First truly wild theory of the season? Vera is Leon. Like a gamer having two accounts for one game so they can play it through different ways.
Also, where is beloved Leon?
So now we know there is a mysterious third alter, am I the only one reading way too much into everything Rami Malek does? Because I’m doing that. I’ve been feeling like he’s acting weird since the opening of the season and tonight he just seemed to hit a few curious line readings that made me wonder if it was Our Elliot or someone else behind the wheel. Even how he sneaks around and the smooth, fluid way he passed through Olivia’s apartment in that oner, just felt … different.
Speaking of Olivia; I loved her. She was sweet and vulnerable and did Elliot some good for once. It would be interesting to see if she makes a return, either as an ongoing love interest or perhaps someone Elliot revisits when all is said and done. That said, I feel like the mention of Trenton’s brother, Mohammed (from back in Season 3) was perhaps intentional, signalling she’s a one-off character –one who has taught Elliot something vital but won’t return to add more — however often you return to speak with them. It’s one of those habits that adds, in my mind anyway, to the VR or Sim theory. That and the fact he took Mohammed to Back to the Future, a film about trying to redo things…
Similar to that episode, this one had a pleasantly sedate, dreamlike sort of quality to it and I’m loving that while their mission to Save/Destroy The World is down to the days, there’s still space in the story for both big and small character moments like this. While we saw Elliot learn to let people in a little, we also saw Whiterose dealing with the cost of letting someone in and then losing them, as she did Chen.
Those opening twenty minutes just won’t let me be. I had to make myself concentrate to focus on the rest of the episode because all I can do now is obsess over that little Whiterose Origins Story.
I’m fascinated by the fact that while Whiterose did have to grow into certain aspects of herself; she’s always been ruthlessly driven by power and control. She was willing to sacrifice, indefinitely (and as we’ve seen, it’s been decades) her own freedom and truth, to acquire more power, more control. She did this knowing what it would cost Chen, and what she was asking of him. Perhaps she thought that given what she was sacrificing, he would be okay doing the same. Even in the present, Whiterose still has that blind spot for people’s emotions, that assumption that if she wants it, they must want it too. It’s about the only thing that foils her in any capacity, is her inability to predict or control what people will do when she pushes too hard.
I like the fact Wang Shu is both cogent of this fact and actively compensating for it, and the reminder Whiterose is still the best head in the game, even when she’s a little distracted.

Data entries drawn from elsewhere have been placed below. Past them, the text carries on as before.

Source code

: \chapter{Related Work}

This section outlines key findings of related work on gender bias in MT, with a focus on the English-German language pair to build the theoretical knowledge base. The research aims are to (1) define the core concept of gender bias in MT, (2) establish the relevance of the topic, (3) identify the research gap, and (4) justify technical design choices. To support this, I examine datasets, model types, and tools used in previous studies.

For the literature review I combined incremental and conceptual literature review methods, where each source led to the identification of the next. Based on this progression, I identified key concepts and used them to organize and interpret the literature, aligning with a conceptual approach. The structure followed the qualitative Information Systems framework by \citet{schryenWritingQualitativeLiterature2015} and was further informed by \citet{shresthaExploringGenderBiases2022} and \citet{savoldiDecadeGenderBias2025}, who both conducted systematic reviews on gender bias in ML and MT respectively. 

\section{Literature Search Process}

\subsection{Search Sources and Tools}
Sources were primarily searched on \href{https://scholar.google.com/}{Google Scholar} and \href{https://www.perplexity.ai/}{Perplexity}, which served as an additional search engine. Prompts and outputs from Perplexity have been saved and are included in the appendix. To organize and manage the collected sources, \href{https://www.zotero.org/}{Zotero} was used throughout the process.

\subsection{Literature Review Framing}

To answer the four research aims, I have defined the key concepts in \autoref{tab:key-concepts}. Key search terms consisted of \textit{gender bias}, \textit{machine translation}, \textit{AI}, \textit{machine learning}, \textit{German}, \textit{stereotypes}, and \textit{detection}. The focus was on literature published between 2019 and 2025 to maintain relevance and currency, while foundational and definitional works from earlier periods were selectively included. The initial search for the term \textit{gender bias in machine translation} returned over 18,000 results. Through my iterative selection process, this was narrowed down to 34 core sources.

And finally, let’s talk about Tyrell. I’m … I can’t decide what I think is going on. Tyrell hasn’t appeared since the season opener, and when he did he was a hollow, shattered, shell of a man, dragging himself through a day of work. We haven’t seen or heard from him since and then in this episode, he’s mentioned once, given a huge promotion off-camera, and just mysteriously turns up, Robot style, in Elliot’s place. Esmail is clearly leading us back to the idea Tyrell, or at least … a version of Tyrell might be one of Elliot’s alters. But, I stress, again, Tyrell has too much of a full life to be a full-blown alter. Perhaps Elliot has his own version, a TyrElliot that serves his needs. That would be why Vera didn’t bother him (which, incidentally, whoever the alter is either doesn’t know Vera is dangerous or knows for a fact he isn’t), Tyrell doesn’t know who he is.
I can’t wait to see how this turns out. I trust Esmail to land it right, I do.